1. Field of the Invention
The present invention relates in general to the field of information modeling using the Unified Modeling Language (UML), and in particular to a method for modeling reflexive inverse associations via the Unified Modeling Language (UML).
2. Description of Related Art
For ease of understanding and clarity, the terms that will be used hereinafter are defined as follows.
The Unified Modeling Language (UML) is a language used for defining models of software and information systems. In UML, a model is a package of model elements, such as classes, associations, and generalizations.
A “class” is a classification of objects. An “object” is an abstract representation of a concept or a thing. For example, a class called BankAccount can be a classification of objects representing individual accounts in a banking system. Another class, Customer, can classify objects representing customers.
An “association” is a classification of links. A “link” represents a relationship between objects. An association has two or more ends that specify the types of objects that can be related. A link of an association has one object for each end representing that a relationship occurs between the linked objects. A “binary association” is an association with two ends such that each link relates an object represented by one end to an object represented by the other end.

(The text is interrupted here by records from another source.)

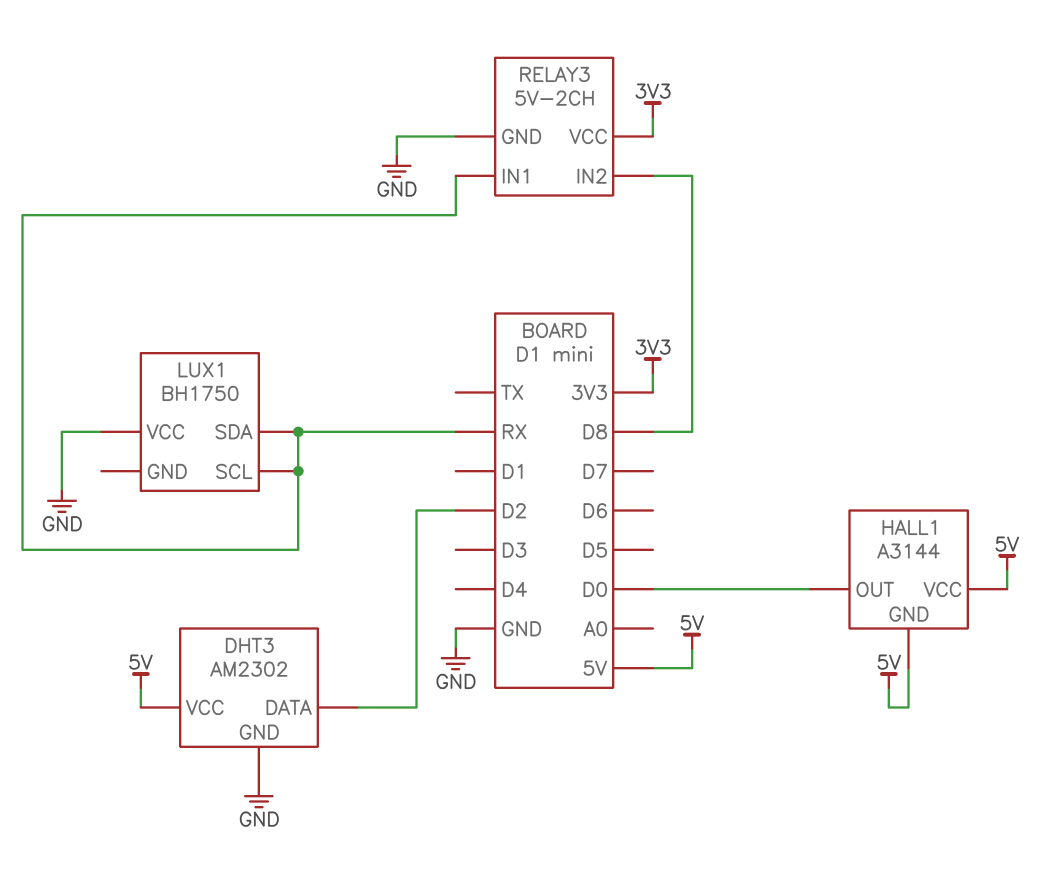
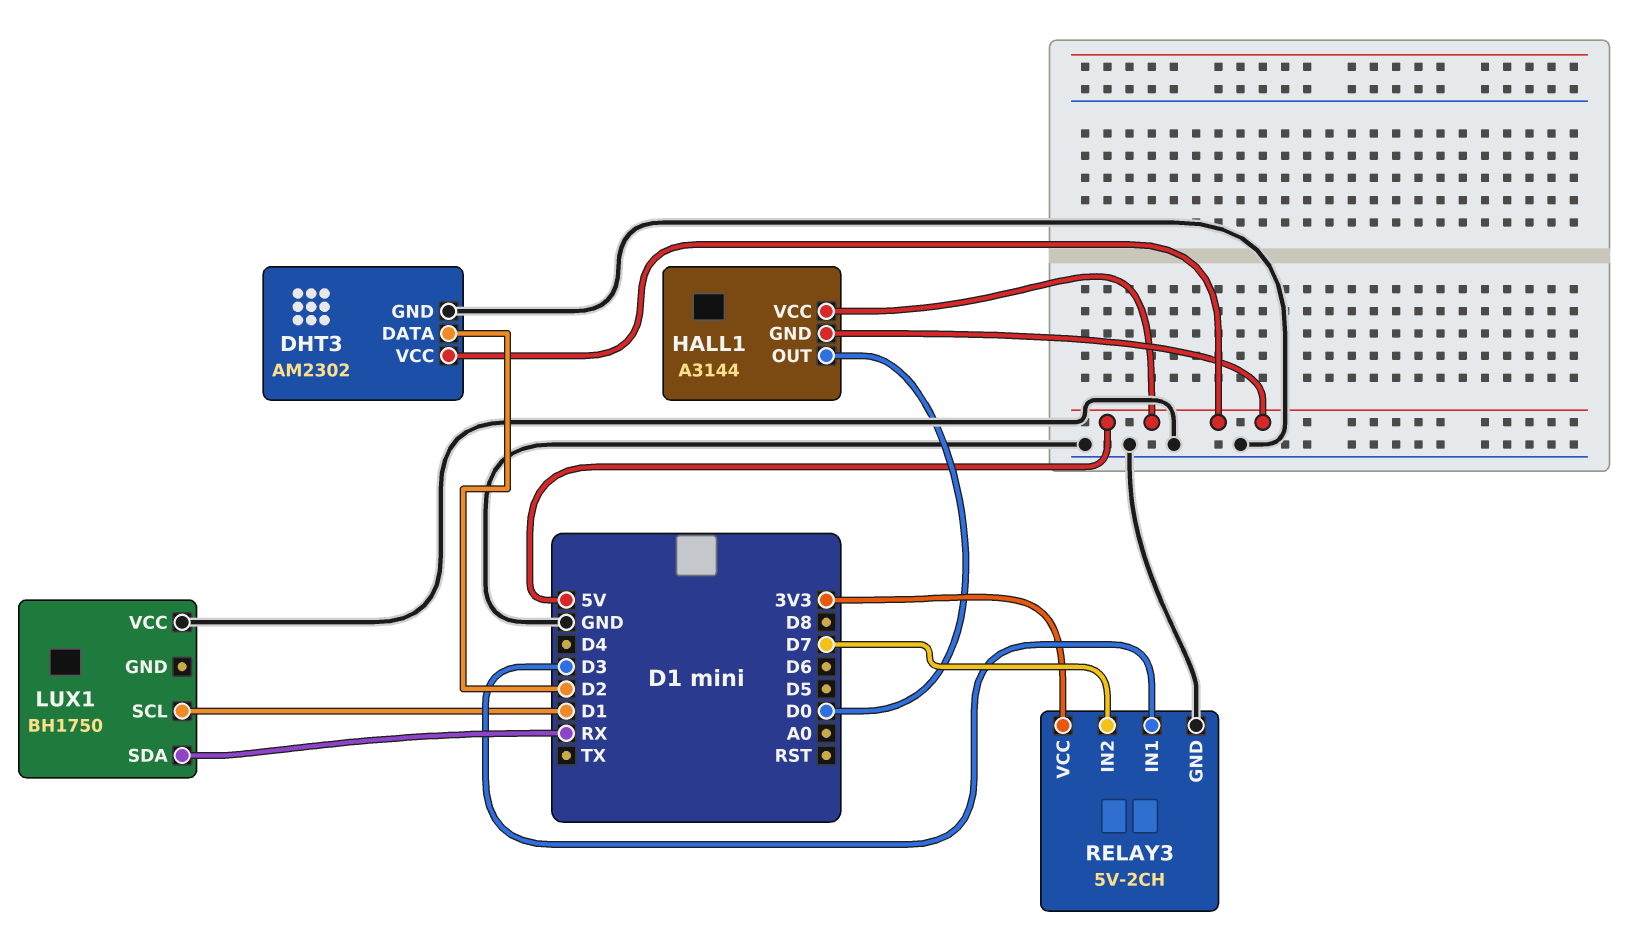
LUX1 pin SCL: RX -> D1
RELAY3 pin IN1: RX -> D3
RELAY3 pin IN2: D8 -> D7

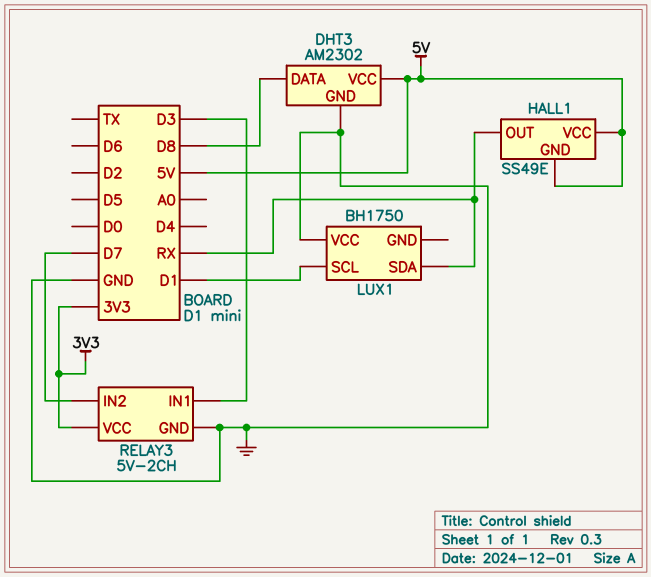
DHT3 pin DATA: D2 -> D8
HALL1: A3144 -> SS49E
HALL1 pin OUT: D0 -> RX

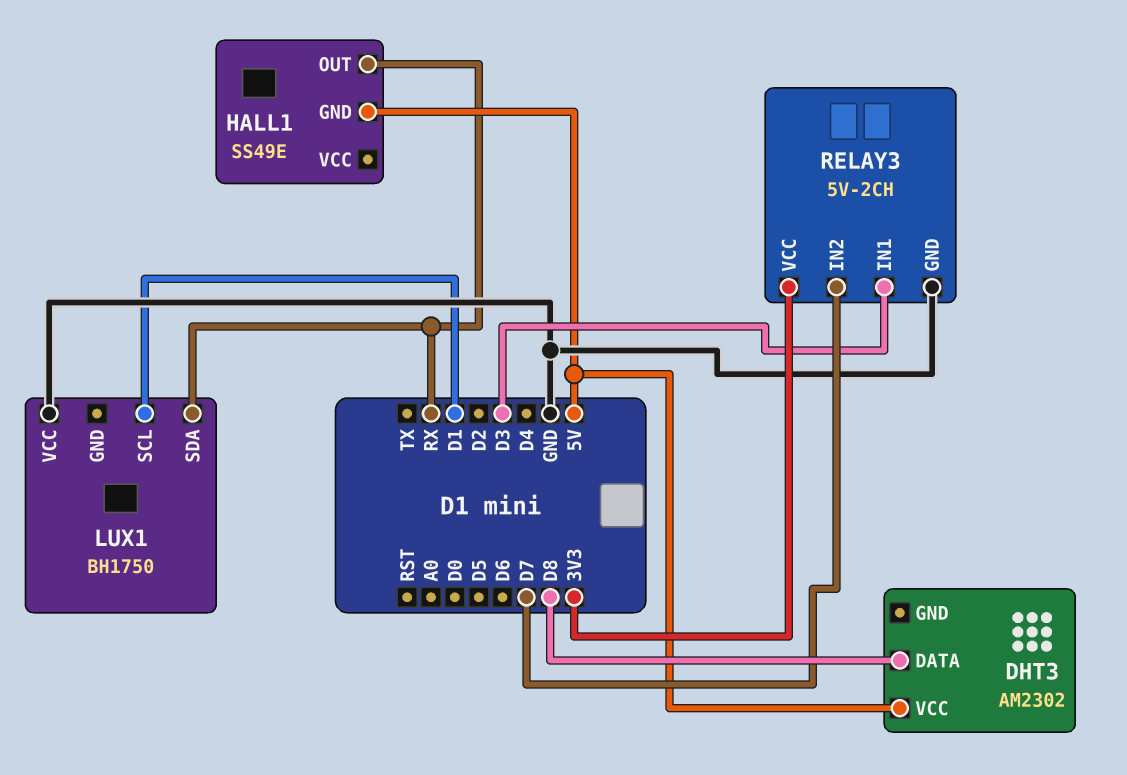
DHT3 pin GND: GND -> none
HALL1 pin VCC: 5V -> none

A “generalization” specifies that one classification is a subclassification of another. For example, a class Customer could be a subclassification of another class Person. The meaning of the generalization in this case is that every Customer object is also a Person object. A generalization can also occur between two associations, indicating that every link of a specific association is also a link of a more general association. Generalization of associations occurs where a relationship represented by a link of a specific association is stated more generally as a relationship of a general association. For example, a parent-to-child association is a generalization of a father-to-child association, since every father-to-child link is, at the same time, a parent-to-child link. A generalization between two associations requires that there be a correspondence, called “end redefinition” between the ends of the two associations. Each end of a general association is redefined by an end of a specific association. In the example above, the father end of the father-to-child association redefines the parent end of the parent-to-child association, and the child end of the father-to-child association redefines the child end of the parent-to-child association. Based on the end redefinitions, the father in a father-to-child link is the parent (and not the child) in a parent-to-child link.
A class or an association (also denoted by the general term “classifier”) can be modeled as “abstract”, meaning that the classification is an incomplete specification such that any instance (object or link) must also be an instance of some other classifier having the abstract classifier as a generalization.
UML associations provide an important capability for representing information in that relationships between objects are seen from perspectives of each object. For example, a parent-to-child relationship is, from the inverse perspective, a child-to-parent relationship. An association captures both perspectives at the same time. A parent-to-child link is at the same time a child-to-parent link.
However, UML associations fall short of modeling reflexive inverse relationships, which are binary relationships where both ends represent the same role. For example, a parent-to-child relationship is easily modeled, but relative-to-relative relationship is not. Or, husband-to-wife relationship is easily modeled, but spouse-to-spouse is not. The problem arises because each end of an association is distinct. The two ends of a binary association cannot be the same end.
Because of this problem, reflexive inverse relationships tend to be only partially modeled in UML. The partial model is an association having a named end and an unnamed end. For example, a relative-to-relative relationship is modeled as an association with one end named relative, and no name on the other end. But this model is incomplete because it fails to capture important semantics, which are, first, that the inverse of relative is relative, and second, that a link representing a first Person being a relative of a second Person is at the same time a link representing the second Person being a relative of the first Person.
The lack of a method to capture the semantics of reflexive inverse relationships in UML limits what can be expressed in models for human understanding. More importantly, since automatic generation from UML models is an important part of modern software development process, this limitation also prevents proper generation of software and databases from UML models.
Outside of UML there is another approach to modeling relationships used in semantic data modeling and used by some metadata repositories that supports reflexive inverse relationships. This approach does not model relationships as classifications of links, but rather it models references from one object to another. A reference specified for a class can be related to another reference (in the same class or another) that represents the inverse perspective on the same relationship. For example, a parent reference in a Person class can be the inverse of a child reference in a Person class. This approach to modeling relationships allows a reference to be its own inverse. However, this approach is not compatible with UML modeling of associations, nor does it capture the important UML concept that relationships can be classified and generalized.
There is a need for a method to support modeling of reflexive inverse relationships in UML using associations that can be classified and generalized. The semantics of reflexive inverse relationships must be captured in the structure of a model so that automatic generation tools can generate correct software and databases. There is also a need to be able to easily translate reflexive inverse relationships from semantic data models into UML associations.